18 septembre. L’Empereur est entré à Moscou ! Cette nouvelle tant attendue et quasi incroyable a été communiquée aujourd’hui au sous-préfet. M. Hotz a aussitôt ordonné aux autorités civiles et militaires de se trouver à 1 ½ h. à la sous-préfecture pour se rendre ensuite en cortège à l’église et y chanter un Te Deum d’action de grâces. Le maire, M. Verdan, a convoqué également la compagnie d’élite de Delémont. A l’heure dite,  le sous-préfet et les autorités sont arrivés dans l’église Saint-Marcel entre une double haie formée par les gendarmes et la compagnie de grenadiers de la garde nationale.
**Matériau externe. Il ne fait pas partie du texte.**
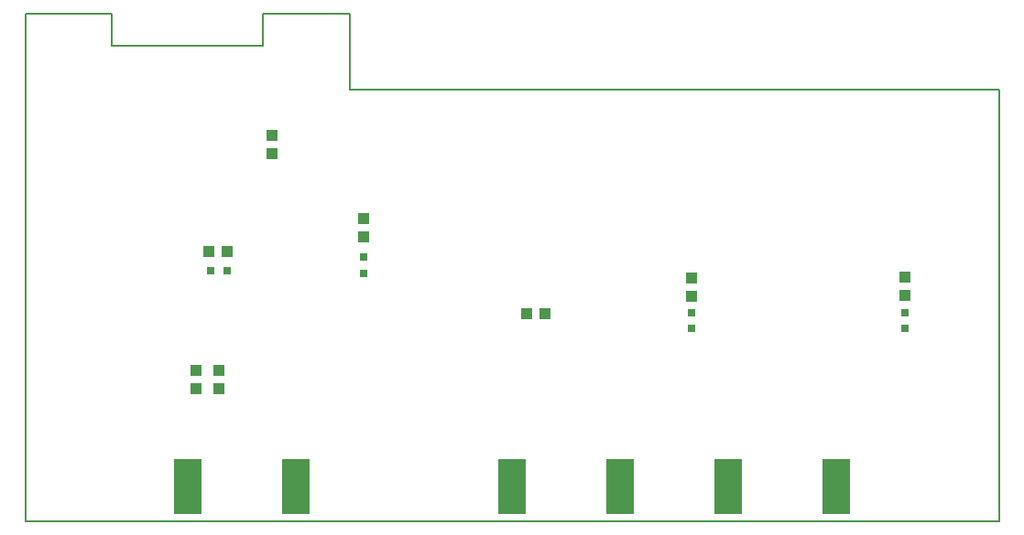
<source format=gtp>
G75*
%MOIN*%
%OFA0B0*%
%FSLAX25Y25*%
%IPPOS*%
%LPD*%
%AMOC8*
5,1,8,0,0,1.08239X$1,22.5*
%
%ADD10C,0.00591*%
%ADD11R,0.04331X0.03937*%
%ADD12R,0.03937X0.04331*%
%ADD13R,0.10000X0.20000*%
%ADD14R,0.03150X0.03150*%
D10*
X0001394Y0001394D02*
X0001394Y0186433D01*
X0032890Y0186433D01*
X0032890Y0174622D01*
X0088008Y0174622D01*
X0088008Y0186433D01*
X0119504Y0186433D01*
X0119504Y0158874D01*
X0355724Y0158874D01*
X0355724Y0001394D01*
X0001394Y0001394D01*
D11*
X0124622Y0105134D03*
X0124622Y0111827D03*
X0091157Y0135449D03*
X0091157Y0142142D03*
X0243913Y0090173D03*
X0243913Y0083480D03*
X0321472Y0083874D03*
X0321472Y0090567D03*
D12*
X0190567Y0076984D03*
X0183874Y0076984D03*
X0074819Y0099819D03*
X0068126Y0099819D03*
X0071866Y0056315D03*
X0071866Y0049622D03*
X0063598Y0049622D03*
X0063598Y0056315D03*
D13*
X0060449Y0013992D03*
X0099819Y0013992D03*
X0178559Y0013992D03*
X0217929Y0013992D03*
X0257299Y0013992D03*
X0296669Y0013992D03*
D14*
X0321472Y0071669D03*
X0321472Y0077575D03*
X0243913Y0077575D03*
X0243913Y0071669D03*
X0124622Y0091748D03*
X0124622Y0097654D03*
X0074819Y0092732D03*
X0068913Y0092732D03*
M02*

</source>
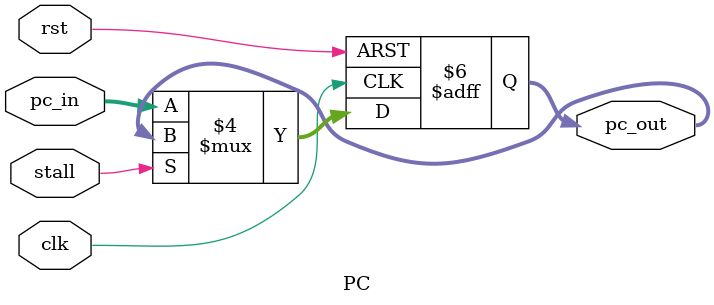
<source format=v>
module PC(clk,rst,stall,pc_in,pc_out);
input clk;
input rst;
input stall;
input [31:0] pc_in;
output [31:0] pc_out;
reg [31:0] pc_out;

always @(posedge clk or negedge rst)
begin
  if(~rst)
  begin
      pc_out <= 32'b0;
  end
  else 
  begin
      if(stall) //hazard stall occur
      begin
      pc_out <= pc_out;
      end
      else      //normal executing
      begin
      pc_out <= pc_in;
      end
  end
end

endmodule
    


</source>
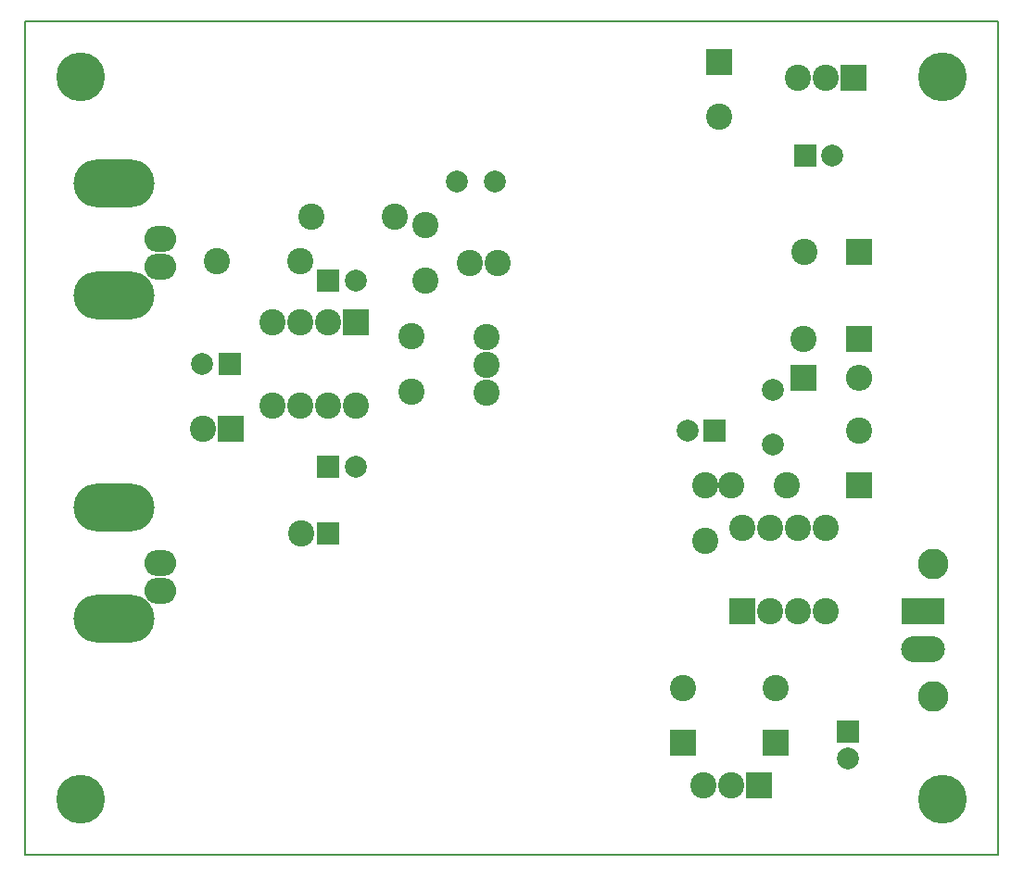
<source format=gbr>
G04 #@! TF.GenerationSoftware,KiCad,Pcbnew,5.1.4-e60b266~84~ubuntu18.04.1*
G04 #@! TF.CreationDate,2019-10-16T17:25:34-03:00*
G04 #@! TF.ProjectId,preamp,70726561-6d70-42e6-9b69-6361645f7063,rev?*
G04 #@! TF.SameCoordinates,Original*
G04 #@! TF.FileFunction,Soldermask,Top*
G04 #@! TF.FilePolarity,Negative*
%FSLAX45Y45*%
G04 Gerber Fmt 4.5, Leading zero omitted, Abs format (unit mm)*
G04 Created by KiCad (PCBNEW 5.1.4-e60b266~84~ubuntu18.04.1) date 2019-10-16 17:25:34*
%MOMM*%
%LPD*%
G04 APERTURE LIST*
%ADD10C,0.200000*%
%ADD11O,7.400240X4.400000*%
%ADD12O,2.899360X2.400000*%
%ADD13O,7.400240X4.401200*%
%ADD14O,2.899360X2.402000*%
%ADD15C,2.000000*%
%ADD16R,2.000000X2.000000*%
%ADD17C,2.400000*%
%ADD18O,4.000000X2.400000*%
%ADD19R,4.000000X2.400000*%
%ADD20C,2.800000*%
%ADD21C,4.464000*%
%ADD22R,2.400000X2.400000*%
%ADD23O,2.400000X2.400000*%
G04 APERTURE END LIST*
D10*
X5080000Y-5080000D02*
X13970000Y-5080000D01*
X13970000Y-5080000D02*
X13970000Y-12700000D01*
X5080000Y-12700000D02*
X13970000Y-12700000D01*
X5080000Y-5080000D02*
X5080000Y-12700000D01*
D11*
X5886460Y-10542778D03*
X5886460Y-9522968D03*
D12*
X6312926Y-10033000D03*
X6312926Y-10282936D03*
D13*
X5886460Y-7579878D03*
X5886460Y-6560068D03*
D14*
X6312926Y-7070100D03*
X6312926Y-7320036D03*
D15*
X8094800Y-7451100D03*
D16*
X7844800Y-7451100D03*
D17*
X9144000Y-7289800D03*
X9398000Y-7289800D03*
D15*
X9372600Y-6540500D03*
X9022600Y-6540500D03*
D18*
X13284200Y-10820400D03*
D19*
X13284200Y-10470400D03*
D20*
X13374200Y-11250400D03*
X13374200Y-10040400D03*
D21*
X5588000Y-5588000D03*
D17*
X8606800Y-8467100D03*
X8606800Y-7959100D03*
D21*
X13462000Y-5588000D03*
D22*
X8098800Y-7832100D03*
D17*
X7336800Y-8594100D03*
X7844800Y-7832100D03*
X7590800Y-8594100D03*
X7590800Y-7832100D03*
X7844800Y-8594100D03*
X7336800Y-7832100D03*
X8098800Y-8594100D03*
X8733800Y-7451100D03*
X8733800Y-6943100D03*
D22*
X11938000Y-11671300D03*
D17*
X11938000Y-11171300D03*
D22*
X11087100Y-11671300D03*
D17*
X11087100Y-11171300D03*
D22*
X12696200Y-7184400D03*
D17*
X12196200Y-7184400D03*
D22*
X12188200Y-8340100D03*
D23*
X12696200Y-8340100D03*
D22*
X12696200Y-7984500D03*
D17*
X12188200Y-7984500D03*
X7692400Y-6866900D03*
X8454400Y-6866900D03*
X6828800Y-7273300D03*
X7590800Y-7273300D03*
X9296400Y-7962900D03*
X9296400Y-8216900D03*
X9296400Y-8470900D03*
D22*
X11629400Y-10473700D03*
D17*
X12391400Y-9711700D03*
X11883400Y-10473700D03*
X12137400Y-9711700D03*
X12137400Y-10473700D03*
X11883400Y-9711700D03*
X12391400Y-10473700D03*
X11629400Y-9711700D03*
D22*
X12645400Y-5596900D03*
D17*
X12391400Y-5596900D03*
X12137400Y-5596900D03*
D22*
X11785600Y-12065000D03*
D17*
X11531600Y-12065000D03*
X11277600Y-12065000D03*
X11531600Y-9318000D03*
X12039600Y-9318000D03*
X11286500Y-9826000D03*
X11286500Y-9318000D03*
D21*
X5588000Y-12192000D03*
D22*
X6955600Y-8801100D03*
D17*
X6705600Y-8801100D03*
D21*
X13462000Y-12192000D03*
D22*
X12696200Y-9318000D03*
D17*
X12696200Y-8818000D03*
D22*
X11417300Y-5448300D03*
D17*
X11417300Y-5948300D03*
D16*
X7844800Y-9762500D03*
D17*
X7594800Y-9762500D03*
D15*
X11908800Y-8949700D03*
X11908800Y-8449700D03*
D16*
X11375400Y-8822700D03*
D15*
X11125400Y-8822700D03*
X12598400Y-11819700D03*
D16*
X12598400Y-11569700D03*
X6943100Y-8213100D03*
D15*
X6693100Y-8213100D03*
X8094800Y-9152900D03*
D16*
X7844800Y-9152900D03*
X12200900Y-6308100D03*
D15*
X12450900Y-6308100D03*
M02*

</source>
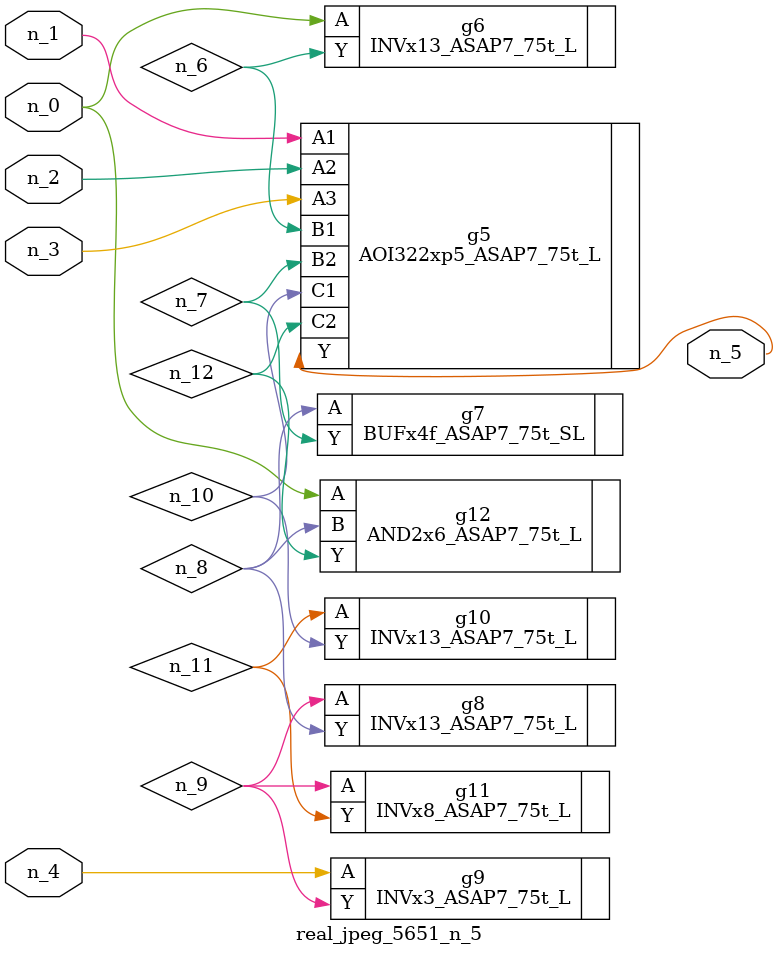
<source format=v>
module real_jpeg_5651_n_5 (n_4, n_0, n_1, n_2, n_3, n_5);

input n_4;
input n_0;
input n_1;
input n_2;
input n_3;

output n_5;

wire n_12;
wire n_8;
wire n_11;
wire n_6;
wire n_7;
wire n_10;
wire n_9;

INVx13_ASAP7_75t_L g6 ( 
.A(n_0),
.Y(n_6)
);

AND2x6_ASAP7_75t_L g12 ( 
.A(n_0),
.B(n_8),
.Y(n_12)
);

AOI322xp5_ASAP7_75t_L g5 ( 
.A1(n_1),
.A2(n_2),
.A3(n_3),
.B1(n_6),
.B2(n_7),
.C1(n_10),
.C2(n_12),
.Y(n_5)
);

INVx3_ASAP7_75t_L g9 ( 
.A(n_4),
.Y(n_9)
);

BUFx4f_ASAP7_75t_SL g7 ( 
.A(n_8),
.Y(n_7)
);

INVx13_ASAP7_75t_L g8 ( 
.A(n_9),
.Y(n_8)
);

INVx8_ASAP7_75t_L g11 ( 
.A(n_9),
.Y(n_11)
);

INVx13_ASAP7_75t_L g10 ( 
.A(n_11),
.Y(n_10)
);


endmodule
</source>
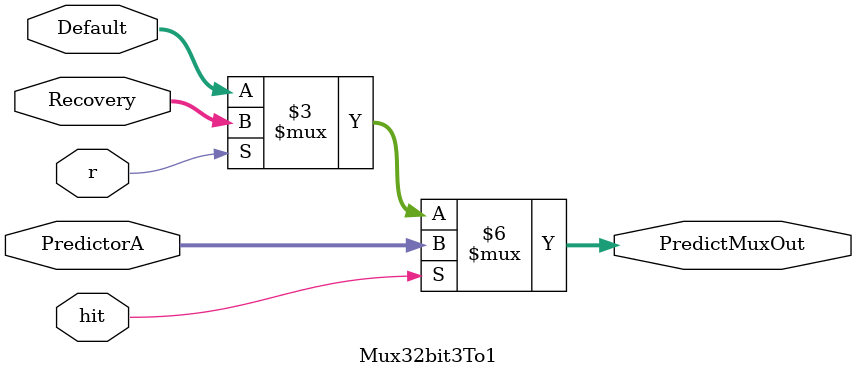
<source format=v>
`timescale 1ns / 1ps
module Mux32bit3To1(PredictorA, Default, Recovery, hit, r, PredictMuxOut);

input [31:0] PredictorA, Default, Recovery;
input hit, r;
output reg [31:0] PredictMuxOut;

always@(PredictorA, Default, Recovery, hit, r) begin

	if(hit)
		PredictMuxOut <= PredictorA;
	else if(r)
		PredictMuxOut <=Recovery;
	else
		PredictMuxOut <= Default;	//brings back old pc+4 from before miss jump
end
endmodule

</source>
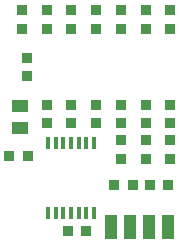
<source format=gtp>
%TF.GenerationSoftware,KiCad,Pcbnew,(5.1.2-1)-1*%
%TF.CreationDate,2020-09-09T12:48:07+02:00*%
%TF.ProjectId,RGB BYPASS AMP v3.1,52474220-4259-4504-9153-5320414d5020,2.21*%
%TF.SameCoordinates,Original*%
%TF.FileFunction,Paste,Top*%
%TF.FilePolarity,Positive*%
%FSLAX46Y46*%
G04 Gerber Fmt 4.6, Leading zero omitted, Abs format (unit mm)*
G04 Created by KiCad (PCBNEW (5.1.2-1)-1) date 2020-09-09 12:48:07*
%MOMM*%
%LPD*%
G04 APERTURE LIST*
%ADD10R,0.950000X0.875000*%
%ADD11R,1.050000X2.100000*%
%ADD12R,0.400000X1.000000*%
%ADD13R,0.875000X0.950000*%
%ADD14R,1.400000X0.975000*%
G04 APERTURE END LIST*
D10*
X63352300Y-130844800D03*
X63352300Y-129269800D03*
X65442300Y-130844800D03*
X65442300Y-129269800D03*
X61262300Y-129269800D03*
X61262300Y-130844800D03*
X67532300Y-129269800D03*
X67532300Y-130844800D03*
D11*
X70425000Y-147585000D03*
X68825000Y-147585000D03*
X73625000Y-147585000D03*
X72025000Y-147585000D03*
D12*
X67345000Y-140495000D03*
X66695000Y-140495000D03*
X66045000Y-140495000D03*
X65395000Y-140495000D03*
X64745000Y-140495000D03*
X64095000Y-140495000D03*
X63445000Y-140495000D03*
X63445000Y-146395000D03*
X64095000Y-146395000D03*
X64745000Y-146395000D03*
X65395000Y-146395000D03*
X66045000Y-146395000D03*
X66695000Y-146395000D03*
X67345000Y-146395000D03*
D10*
X61637300Y-134839800D03*
X61637300Y-133264800D03*
X71712300Y-138837300D03*
X71712300Y-137262300D03*
D13*
X60190200Y-141562300D03*
X61765200Y-141562300D03*
D10*
X71712300Y-130844800D03*
X71712300Y-129269800D03*
X69622300Y-130844800D03*
X69622300Y-129269800D03*
X67532300Y-138837300D03*
X67532300Y-137262300D03*
D13*
X66699800Y-147922700D03*
X65124800Y-147922700D03*
D10*
X73802300Y-138837300D03*
X73802300Y-137262300D03*
X71712300Y-141829800D03*
X71712300Y-140254800D03*
X63352300Y-138837300D03*
X63352300Y-137262300D03*
X65442300Y-138837300D03*
X65442300Y-137262300D03*
X73802300Y-141829800D03*
X73802300Y-140254800D03*
X73802300Y-130844800D03*
X73802300Y-129269800D03*
X69622300Y-141829800D03*
X69622300Y-140254800D03*
D13*
X72062700Y-144012300D03*
X73637700Y-144012300D03*
X69062700Y-144012300D03*
X70637700Y-144012300D03*
D10*
X69622300Y-138837300D03*
X69622300Y-137262300D03*
D14*
X61051000Y-137325000D03*
X61051000Y-139200000D03*
M02*

</source>
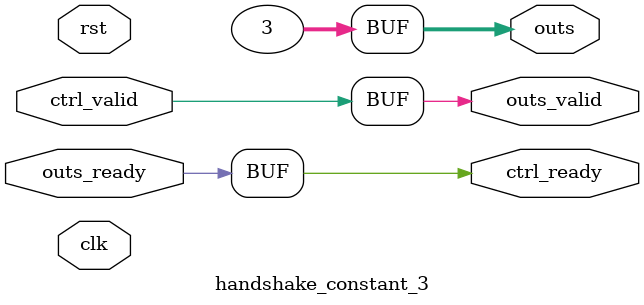
<source format=v>
`timescale 1ns / 1ps
module handshake_constant_3 #(
  parameter DATA_WIDTH = 32  // Default set to 32 bits
) (
  input                       clk,
  input                       rst,
  // Input Channel
  input                       ctrl_valid,
  output                      ctrl_ready,
  // Output Channel
  output [DATA_WIDTH - 1 : 0] outs,
  output                      outs_valid,
  input                       outs_ready
);
  assign outs       = 3'b011;
  assign outs_valid = ctrl_valid;
  assign ctrl_ready = outs_ready;

endmodule

</source>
Les militaires ont fière allure avec leurs grandes guêtres noires montantes, leurs plumets rouges et leurs habits bleus à longues basques. Le peuple, lui, s’est intéressé médiocrement à la cérémonie, qui se renouvelle à chaque victoire de l’Empereur et qui lui coûte si cher.
 
7 novembre. L’hiver s’est installé subitement, et de façon terrible. Dès les premiers jours de novembre, le temps s’était chargé de sombres vapeurs, et, peu après, une neige abondante, poussée par un vent violent, a couvert toute la campagne. La neige a atteint aujourd’hui une telle hauteur, qu’on a été obligé d’ouvrir les chemins pour rassurer les communications. Tous les regards sont tournés vers la Russie…
 
9 décembre. La gendarmerie a arrêté hier soir à la Fleur-de-Lys un voyageur colporteur de mauvaises nouvelles. En plus de l’incendie de Moscou, événement déjà connu, il a révélé que le 61e de ligne avait péri tout entier dans l’attaque de la redoute de la Moskowa. Ceux qui conservent l’espoir de revoir vivants leurs fils partis en Russie sont peu nombreux. Un morne désespoir s’est abattu sur la ville.
 
20 décembre. Il fait – 20° centigrades. Une épaisse couche de givre couvre les carreaux des fenêtres. Les pauvres gens ont faim et froid. Hier, le sous-préfet a fait arrêter trois jeunes gens qui criaient : « Vive notre Prince, à bas Bonaparte ! »  Depuis que le désastre de la Bérénisa a été connu, la gendarmerie a redoublé de sévérité. Les malheureux conscrits réfractaires sont pourchassés sans merci et passent souvent enchaînés par les rues de Delémont. La sous-préfecture est assiégée par les mères et les épouses des soldats. Elles viennent jusque des villages les plus éloignés de l’arrondissement, pour savoir si leurs proches en ont « réchappé ». De réponse, il n’y en a pas… Misère de nous !
 
 
*   Ce journal fictif relate au jour le jour la vie d’un écolier delémontain en l’an 1812. Si le personnage n’a jamais existé, les événements et les noms cités sont en revanche rigoureusement authentiques. Ils ont été puisés dans des ouvrages d’histoire générale, d’histoire suisse et d’histoire jurassienne faisant autorité, et ont été complétés par une compilation des archives de la sous-préfecture du 2e arrondissement du Département du Haut-Rhin se trouvant actuellement aux Archives cantonales à Berne. Travail réalisé par les élèves de 1re P, série 1961-1962, sous la direction de leur maître d’histoire.